The Pirates, who pushed the Cardinals hard in the NL Central race and then in the division series, basically stood pat this offseason after league MVP Andrew McCutcheon led them to their first winning season in 20 years. With a payroll near $70 million, it looks like Pittsburgh wants to save its money to re-sign some of its stars when the time comes.

That’s pretty much what defending NL East champion Atlanta did. The Braves spent more than $300 million secure young talents such as right-hander Julio Teheran, first baseman Freddie Freeman, closer Craig Kimbrel, shortstop Andrelton Simmons and right fielder Jason Heyward with contract extensions.
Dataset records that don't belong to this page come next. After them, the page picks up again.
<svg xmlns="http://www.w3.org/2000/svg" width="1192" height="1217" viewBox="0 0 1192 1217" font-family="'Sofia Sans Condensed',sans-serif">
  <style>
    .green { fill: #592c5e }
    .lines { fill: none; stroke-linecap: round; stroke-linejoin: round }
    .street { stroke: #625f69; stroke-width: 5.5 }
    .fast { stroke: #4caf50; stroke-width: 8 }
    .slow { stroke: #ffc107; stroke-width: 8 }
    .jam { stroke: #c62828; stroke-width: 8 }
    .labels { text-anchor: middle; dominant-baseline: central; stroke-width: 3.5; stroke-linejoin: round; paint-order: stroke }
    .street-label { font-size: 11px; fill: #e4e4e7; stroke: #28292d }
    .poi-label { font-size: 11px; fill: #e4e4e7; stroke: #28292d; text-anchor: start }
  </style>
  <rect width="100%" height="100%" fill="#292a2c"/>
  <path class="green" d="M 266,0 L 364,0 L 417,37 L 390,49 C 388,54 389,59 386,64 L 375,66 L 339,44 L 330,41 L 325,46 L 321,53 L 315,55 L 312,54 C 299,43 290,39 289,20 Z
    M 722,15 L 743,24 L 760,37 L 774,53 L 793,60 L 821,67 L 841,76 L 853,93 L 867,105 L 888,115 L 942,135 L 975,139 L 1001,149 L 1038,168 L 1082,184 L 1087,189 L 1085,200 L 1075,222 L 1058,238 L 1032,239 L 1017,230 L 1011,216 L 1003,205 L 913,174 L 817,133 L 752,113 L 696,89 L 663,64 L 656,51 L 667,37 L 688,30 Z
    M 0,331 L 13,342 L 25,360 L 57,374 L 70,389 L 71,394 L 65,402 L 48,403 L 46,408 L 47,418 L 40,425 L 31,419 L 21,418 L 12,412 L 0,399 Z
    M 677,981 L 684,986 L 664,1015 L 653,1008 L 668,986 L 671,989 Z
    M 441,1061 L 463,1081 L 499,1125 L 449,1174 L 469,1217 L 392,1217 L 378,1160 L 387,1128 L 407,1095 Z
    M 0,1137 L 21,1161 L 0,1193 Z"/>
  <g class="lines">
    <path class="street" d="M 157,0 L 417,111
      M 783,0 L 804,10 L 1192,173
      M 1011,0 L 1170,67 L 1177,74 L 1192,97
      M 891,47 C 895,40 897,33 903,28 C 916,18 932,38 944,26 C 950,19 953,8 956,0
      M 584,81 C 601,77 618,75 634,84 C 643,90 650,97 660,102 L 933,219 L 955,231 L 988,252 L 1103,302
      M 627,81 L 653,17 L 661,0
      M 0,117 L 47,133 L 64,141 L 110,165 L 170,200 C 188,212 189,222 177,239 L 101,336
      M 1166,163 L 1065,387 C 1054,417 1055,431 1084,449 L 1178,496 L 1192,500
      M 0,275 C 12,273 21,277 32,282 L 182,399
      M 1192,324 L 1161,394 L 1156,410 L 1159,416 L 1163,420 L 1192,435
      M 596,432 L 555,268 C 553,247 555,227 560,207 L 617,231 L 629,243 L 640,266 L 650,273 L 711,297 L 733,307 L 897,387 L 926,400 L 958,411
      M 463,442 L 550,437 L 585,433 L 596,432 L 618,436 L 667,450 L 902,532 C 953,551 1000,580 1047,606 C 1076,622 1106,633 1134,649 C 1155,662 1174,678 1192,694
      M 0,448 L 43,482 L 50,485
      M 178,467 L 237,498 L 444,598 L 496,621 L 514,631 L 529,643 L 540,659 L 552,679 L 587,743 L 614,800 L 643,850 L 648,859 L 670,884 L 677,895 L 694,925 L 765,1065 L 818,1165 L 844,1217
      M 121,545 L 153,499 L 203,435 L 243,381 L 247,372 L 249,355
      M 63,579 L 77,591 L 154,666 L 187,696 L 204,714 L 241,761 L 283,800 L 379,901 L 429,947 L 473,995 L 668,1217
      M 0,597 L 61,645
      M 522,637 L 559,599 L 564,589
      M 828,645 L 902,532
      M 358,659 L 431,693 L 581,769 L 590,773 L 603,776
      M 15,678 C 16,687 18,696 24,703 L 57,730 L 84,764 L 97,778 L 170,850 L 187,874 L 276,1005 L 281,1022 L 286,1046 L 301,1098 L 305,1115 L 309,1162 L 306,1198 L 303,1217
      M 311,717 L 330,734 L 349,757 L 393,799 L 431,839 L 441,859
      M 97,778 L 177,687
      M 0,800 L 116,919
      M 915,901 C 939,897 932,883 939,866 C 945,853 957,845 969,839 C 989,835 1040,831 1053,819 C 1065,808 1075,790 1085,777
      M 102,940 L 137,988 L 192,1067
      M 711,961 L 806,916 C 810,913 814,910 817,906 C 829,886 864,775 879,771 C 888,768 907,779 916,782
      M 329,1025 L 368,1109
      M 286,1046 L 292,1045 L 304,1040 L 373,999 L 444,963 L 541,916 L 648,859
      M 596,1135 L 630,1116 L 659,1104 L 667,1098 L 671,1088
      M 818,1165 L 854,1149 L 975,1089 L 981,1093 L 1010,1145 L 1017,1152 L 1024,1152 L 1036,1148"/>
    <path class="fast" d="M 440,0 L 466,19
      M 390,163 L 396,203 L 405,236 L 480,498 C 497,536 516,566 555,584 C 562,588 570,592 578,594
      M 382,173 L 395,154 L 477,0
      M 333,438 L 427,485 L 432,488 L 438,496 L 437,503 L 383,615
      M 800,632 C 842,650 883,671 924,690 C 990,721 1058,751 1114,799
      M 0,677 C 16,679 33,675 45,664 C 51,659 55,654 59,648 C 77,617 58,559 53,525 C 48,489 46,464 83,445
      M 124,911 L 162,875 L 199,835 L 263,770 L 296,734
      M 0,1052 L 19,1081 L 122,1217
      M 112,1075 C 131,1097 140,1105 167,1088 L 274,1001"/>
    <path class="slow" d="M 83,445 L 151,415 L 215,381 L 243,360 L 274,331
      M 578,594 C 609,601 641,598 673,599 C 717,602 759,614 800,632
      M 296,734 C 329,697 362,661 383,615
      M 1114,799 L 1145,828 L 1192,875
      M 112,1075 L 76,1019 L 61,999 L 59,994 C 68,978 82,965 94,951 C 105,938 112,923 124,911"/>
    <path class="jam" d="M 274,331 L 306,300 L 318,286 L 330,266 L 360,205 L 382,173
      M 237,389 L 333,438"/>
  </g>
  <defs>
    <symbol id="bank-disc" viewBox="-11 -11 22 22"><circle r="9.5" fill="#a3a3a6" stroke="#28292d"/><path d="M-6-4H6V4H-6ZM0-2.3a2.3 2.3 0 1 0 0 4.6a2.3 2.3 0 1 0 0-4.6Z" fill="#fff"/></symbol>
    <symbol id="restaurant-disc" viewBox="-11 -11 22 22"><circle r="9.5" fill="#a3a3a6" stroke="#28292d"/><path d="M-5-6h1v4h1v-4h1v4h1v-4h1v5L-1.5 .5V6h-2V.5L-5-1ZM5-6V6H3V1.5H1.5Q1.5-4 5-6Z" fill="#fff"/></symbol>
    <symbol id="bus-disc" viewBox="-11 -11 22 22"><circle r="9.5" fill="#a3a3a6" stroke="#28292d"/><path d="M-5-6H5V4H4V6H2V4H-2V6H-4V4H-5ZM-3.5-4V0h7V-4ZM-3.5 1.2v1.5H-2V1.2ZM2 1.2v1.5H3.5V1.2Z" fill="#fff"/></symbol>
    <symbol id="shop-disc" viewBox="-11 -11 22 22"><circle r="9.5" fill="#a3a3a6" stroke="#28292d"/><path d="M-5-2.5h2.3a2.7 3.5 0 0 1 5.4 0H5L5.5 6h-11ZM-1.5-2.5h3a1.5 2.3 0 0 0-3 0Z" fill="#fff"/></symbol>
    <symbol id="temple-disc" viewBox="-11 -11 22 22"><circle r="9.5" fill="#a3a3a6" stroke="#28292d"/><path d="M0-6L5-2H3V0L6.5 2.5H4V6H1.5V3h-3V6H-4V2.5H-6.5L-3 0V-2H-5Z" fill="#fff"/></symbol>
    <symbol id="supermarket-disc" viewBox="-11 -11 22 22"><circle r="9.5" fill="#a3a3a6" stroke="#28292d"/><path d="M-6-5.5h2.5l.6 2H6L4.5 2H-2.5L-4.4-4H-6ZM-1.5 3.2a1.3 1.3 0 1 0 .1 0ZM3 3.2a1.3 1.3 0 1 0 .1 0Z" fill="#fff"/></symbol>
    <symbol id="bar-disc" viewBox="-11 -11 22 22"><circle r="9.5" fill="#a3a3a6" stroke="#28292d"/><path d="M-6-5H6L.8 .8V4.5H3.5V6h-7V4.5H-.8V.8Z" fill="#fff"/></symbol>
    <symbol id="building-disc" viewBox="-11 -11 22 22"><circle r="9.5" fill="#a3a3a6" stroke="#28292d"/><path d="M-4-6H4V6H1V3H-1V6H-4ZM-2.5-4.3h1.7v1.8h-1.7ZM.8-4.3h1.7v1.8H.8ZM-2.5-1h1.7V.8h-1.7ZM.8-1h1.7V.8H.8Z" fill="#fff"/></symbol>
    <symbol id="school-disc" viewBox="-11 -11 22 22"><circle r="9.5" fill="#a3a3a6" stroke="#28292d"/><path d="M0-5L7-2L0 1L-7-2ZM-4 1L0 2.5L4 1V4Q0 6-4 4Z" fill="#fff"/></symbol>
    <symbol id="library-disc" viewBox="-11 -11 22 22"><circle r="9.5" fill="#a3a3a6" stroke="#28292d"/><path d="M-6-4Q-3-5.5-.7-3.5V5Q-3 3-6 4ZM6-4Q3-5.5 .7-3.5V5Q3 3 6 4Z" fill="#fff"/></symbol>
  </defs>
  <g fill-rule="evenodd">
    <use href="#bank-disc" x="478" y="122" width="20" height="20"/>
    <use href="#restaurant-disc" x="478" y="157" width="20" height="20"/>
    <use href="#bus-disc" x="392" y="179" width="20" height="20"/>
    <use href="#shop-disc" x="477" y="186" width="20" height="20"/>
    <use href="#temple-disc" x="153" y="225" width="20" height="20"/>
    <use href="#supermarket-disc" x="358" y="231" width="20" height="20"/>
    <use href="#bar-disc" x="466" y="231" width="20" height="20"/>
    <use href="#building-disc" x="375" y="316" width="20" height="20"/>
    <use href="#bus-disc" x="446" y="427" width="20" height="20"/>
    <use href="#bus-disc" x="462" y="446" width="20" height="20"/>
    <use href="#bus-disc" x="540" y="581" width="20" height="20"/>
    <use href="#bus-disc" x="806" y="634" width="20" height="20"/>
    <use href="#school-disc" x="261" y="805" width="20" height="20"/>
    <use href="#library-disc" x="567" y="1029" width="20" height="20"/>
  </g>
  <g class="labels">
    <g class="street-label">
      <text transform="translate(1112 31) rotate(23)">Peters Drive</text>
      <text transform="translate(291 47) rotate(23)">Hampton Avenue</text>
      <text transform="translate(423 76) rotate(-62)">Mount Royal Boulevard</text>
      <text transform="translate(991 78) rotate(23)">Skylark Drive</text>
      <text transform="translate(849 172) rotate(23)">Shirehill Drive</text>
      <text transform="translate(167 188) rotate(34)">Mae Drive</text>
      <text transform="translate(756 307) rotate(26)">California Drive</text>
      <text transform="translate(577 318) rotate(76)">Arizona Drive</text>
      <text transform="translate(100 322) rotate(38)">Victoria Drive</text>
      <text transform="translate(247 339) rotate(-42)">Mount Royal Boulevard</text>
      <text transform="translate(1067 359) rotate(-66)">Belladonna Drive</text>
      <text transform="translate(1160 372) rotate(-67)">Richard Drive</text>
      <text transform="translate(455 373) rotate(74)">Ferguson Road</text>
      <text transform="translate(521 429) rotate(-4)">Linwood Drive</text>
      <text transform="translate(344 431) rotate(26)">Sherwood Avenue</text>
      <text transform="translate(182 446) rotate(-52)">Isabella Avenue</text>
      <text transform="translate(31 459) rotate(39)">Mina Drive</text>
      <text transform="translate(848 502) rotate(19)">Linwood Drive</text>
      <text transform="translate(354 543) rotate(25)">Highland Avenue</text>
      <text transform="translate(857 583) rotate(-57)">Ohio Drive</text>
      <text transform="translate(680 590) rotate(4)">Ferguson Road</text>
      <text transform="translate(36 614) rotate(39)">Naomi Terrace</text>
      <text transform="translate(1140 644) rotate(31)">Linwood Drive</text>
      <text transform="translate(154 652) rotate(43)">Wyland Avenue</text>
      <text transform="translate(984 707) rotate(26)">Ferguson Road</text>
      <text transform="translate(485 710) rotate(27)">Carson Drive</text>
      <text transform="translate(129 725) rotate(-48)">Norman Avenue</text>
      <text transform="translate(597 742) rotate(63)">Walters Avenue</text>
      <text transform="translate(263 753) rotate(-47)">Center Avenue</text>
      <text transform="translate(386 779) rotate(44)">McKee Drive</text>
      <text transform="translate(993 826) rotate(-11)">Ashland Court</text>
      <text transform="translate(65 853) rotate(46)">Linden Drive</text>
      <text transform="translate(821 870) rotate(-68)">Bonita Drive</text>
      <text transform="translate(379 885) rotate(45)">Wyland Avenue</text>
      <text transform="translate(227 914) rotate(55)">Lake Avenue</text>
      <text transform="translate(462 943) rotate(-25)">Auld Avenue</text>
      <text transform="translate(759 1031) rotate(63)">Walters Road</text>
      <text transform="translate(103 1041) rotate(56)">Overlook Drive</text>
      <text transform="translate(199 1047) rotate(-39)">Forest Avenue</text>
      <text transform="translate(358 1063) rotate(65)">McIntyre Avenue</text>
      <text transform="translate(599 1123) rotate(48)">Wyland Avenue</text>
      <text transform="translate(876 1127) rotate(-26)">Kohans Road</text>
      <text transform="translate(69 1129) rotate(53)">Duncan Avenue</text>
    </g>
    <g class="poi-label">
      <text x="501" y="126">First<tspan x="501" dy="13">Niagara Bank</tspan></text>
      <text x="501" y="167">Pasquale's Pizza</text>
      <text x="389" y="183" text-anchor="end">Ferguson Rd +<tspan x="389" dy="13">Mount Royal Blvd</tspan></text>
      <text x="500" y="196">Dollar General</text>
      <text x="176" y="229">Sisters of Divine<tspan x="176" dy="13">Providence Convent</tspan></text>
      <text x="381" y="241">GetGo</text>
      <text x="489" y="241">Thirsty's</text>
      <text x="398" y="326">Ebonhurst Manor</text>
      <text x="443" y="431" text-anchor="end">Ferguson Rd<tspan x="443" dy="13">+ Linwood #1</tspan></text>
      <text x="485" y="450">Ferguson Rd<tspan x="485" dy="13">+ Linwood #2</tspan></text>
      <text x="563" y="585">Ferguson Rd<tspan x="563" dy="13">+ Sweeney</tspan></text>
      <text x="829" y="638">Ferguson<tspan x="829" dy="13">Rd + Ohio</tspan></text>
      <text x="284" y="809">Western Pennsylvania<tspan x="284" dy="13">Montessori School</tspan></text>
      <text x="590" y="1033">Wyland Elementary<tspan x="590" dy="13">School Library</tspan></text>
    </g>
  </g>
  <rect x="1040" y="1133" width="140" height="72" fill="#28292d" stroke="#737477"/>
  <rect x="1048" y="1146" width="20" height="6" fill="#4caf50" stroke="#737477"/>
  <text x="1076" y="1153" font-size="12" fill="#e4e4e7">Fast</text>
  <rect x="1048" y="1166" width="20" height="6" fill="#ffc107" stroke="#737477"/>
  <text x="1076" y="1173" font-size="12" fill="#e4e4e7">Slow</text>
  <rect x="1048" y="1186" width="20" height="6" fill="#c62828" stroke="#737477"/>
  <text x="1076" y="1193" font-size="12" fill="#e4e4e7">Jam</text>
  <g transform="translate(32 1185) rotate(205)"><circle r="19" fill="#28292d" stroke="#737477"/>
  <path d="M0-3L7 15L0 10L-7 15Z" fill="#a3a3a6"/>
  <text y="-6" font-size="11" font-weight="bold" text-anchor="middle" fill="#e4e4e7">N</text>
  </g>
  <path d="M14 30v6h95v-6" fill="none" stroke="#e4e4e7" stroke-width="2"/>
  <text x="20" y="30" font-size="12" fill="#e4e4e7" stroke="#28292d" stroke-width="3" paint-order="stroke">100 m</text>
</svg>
Even manager Fredi Gonzalez and general manager Frank Wren received extensions.

Who are the top prospects for fans to watch this spring?

Make sure to swing by Fort Myers to see Red Sox shortstop Xander Bogaerts and center fielder Jackie Bradley Jr. While you are there, make sure to head over Twins camp to see center fielder Byron Buxton, the No. 1 prospect in baseball camp, according to MLB.com.

Also, Twins third-base prospect Miguel Sano, a standout from the Dominican Republic, is ranked third overall in the MLB.com top 100 prospect list.